Economy

What’s Really Driving the Global Economic Crisis is Net Energy Decline

August 3, 2017

In the fifth contribution to our symposium, ‘Pathways to the Post-Carbon Economy’, Jonathan Rutherford explores the fundamental driver of global economic malaise: not debt; not banks; but a protracted, slow-burn crisis of ‘net energy decline.’

Cutting through the somewhat stale debate between advocates and critics of ‘peak oil’, Rutherford highlights some of the most interesting and yet little-known scientific literature on the intimate relationship between the global economy and energy.

Whatever happens with the shift to renewables, he argues, we are moving into an era in which fossil fuels will become increasingly defunct, especially after mid-century.

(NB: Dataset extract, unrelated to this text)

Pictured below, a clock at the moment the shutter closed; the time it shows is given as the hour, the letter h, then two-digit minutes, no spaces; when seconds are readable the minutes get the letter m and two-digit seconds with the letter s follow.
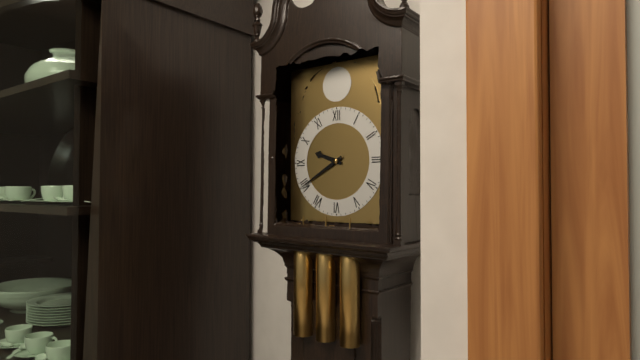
9h40
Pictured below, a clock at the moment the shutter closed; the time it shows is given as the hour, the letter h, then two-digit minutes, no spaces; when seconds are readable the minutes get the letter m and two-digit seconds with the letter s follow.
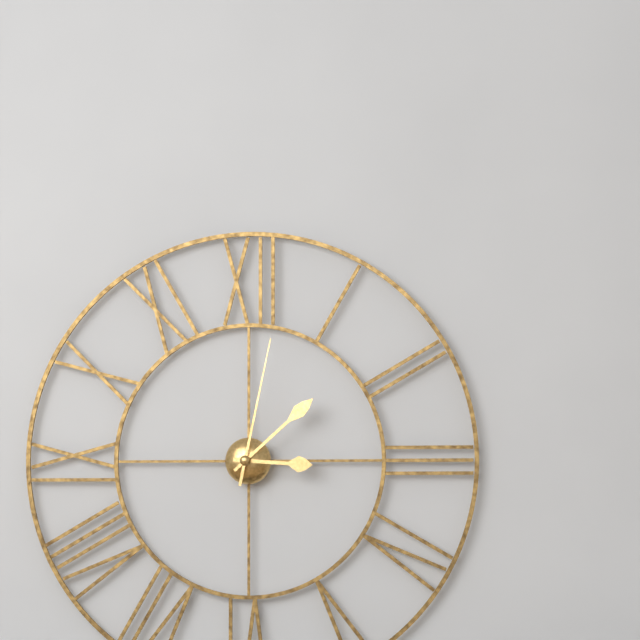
3h08m02s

The implications for the future of the global economy will not be pretty — but if we face up to it, the transition to more sustainable societies will be all the better for facing reality, rather than continuing with our heads in the sand.


As argued in more detail by Ted Trainer in this symposium the best hope for transition to a ‘post carbon’ — or, better, a sustainable society (a much broader goal) — lies in a process of radical societal reconstruction, focused on the building, in the here and now, of self-governing and self-reliant settlements, starting at the micro-local level.

The ‘Simpler Way’ vision we promote, in my view, is an inspiring alternative that we can and should work for. The hope is that these local movements — which have already begun to emerge — will network, educate and scale up, as the global crisis intensifies.

In what follows, I want to complement this view, by sketching why I think the global economy will inevitably face a terminal crisis of net energy in coming years. In making this prediction, I am assuming that global transnational elites (i.e. G7 elites), as well as subordinate national elites — who manage the globalised neoliberal economy — will pursue economic growth at all costs, as elites have done since the birth of the capitalist system in Britain 300+ years ago.

That is, they will not voluntarily pursue a process of organised ‘degrowth’. In my view, at best, they will vigorously pursue ‘green’ growth, i.e. via the rapid scaling up of renewable energy and promoting efficiency etc., but with no intention of actively reducing the overall level of energy consumption — indeed, most of the mainstream ‘green growth’ scenarios assume a doubling of global energy demand by 2050 (for a critical review of one report, see here).

I am focusing on energy but, of course we can, and should, add to this picture the wider multidimensional ecological crisis (climate change impacts, soil depletion, water stress, biodiversity loss etc) which, among other things, means that an ever increasing proportion GDP growth takes the form of “compensatory and defensive costs” (See i.e Sarkar, The Crisis of Capitalism, p.267–275) to deal with past and expected future ecological damage.

Energy and GDP Growth

Axiom 1: As the biophysical economists have shown global economic growth is closely correlated with growth in energy consumption.

Professor Minqi Li of Utah University’s Department of Economics, for example, shows that between 2005 and 2016:

‘an increase in economic growth rate by one percentage point is associated with an increase in primary energy consumption by 0.96 percent.’

GDP growth also depends on improvements in energy efficiency — Li reports that over the last decade energy efficiency improved by an average of 1.7% per annum.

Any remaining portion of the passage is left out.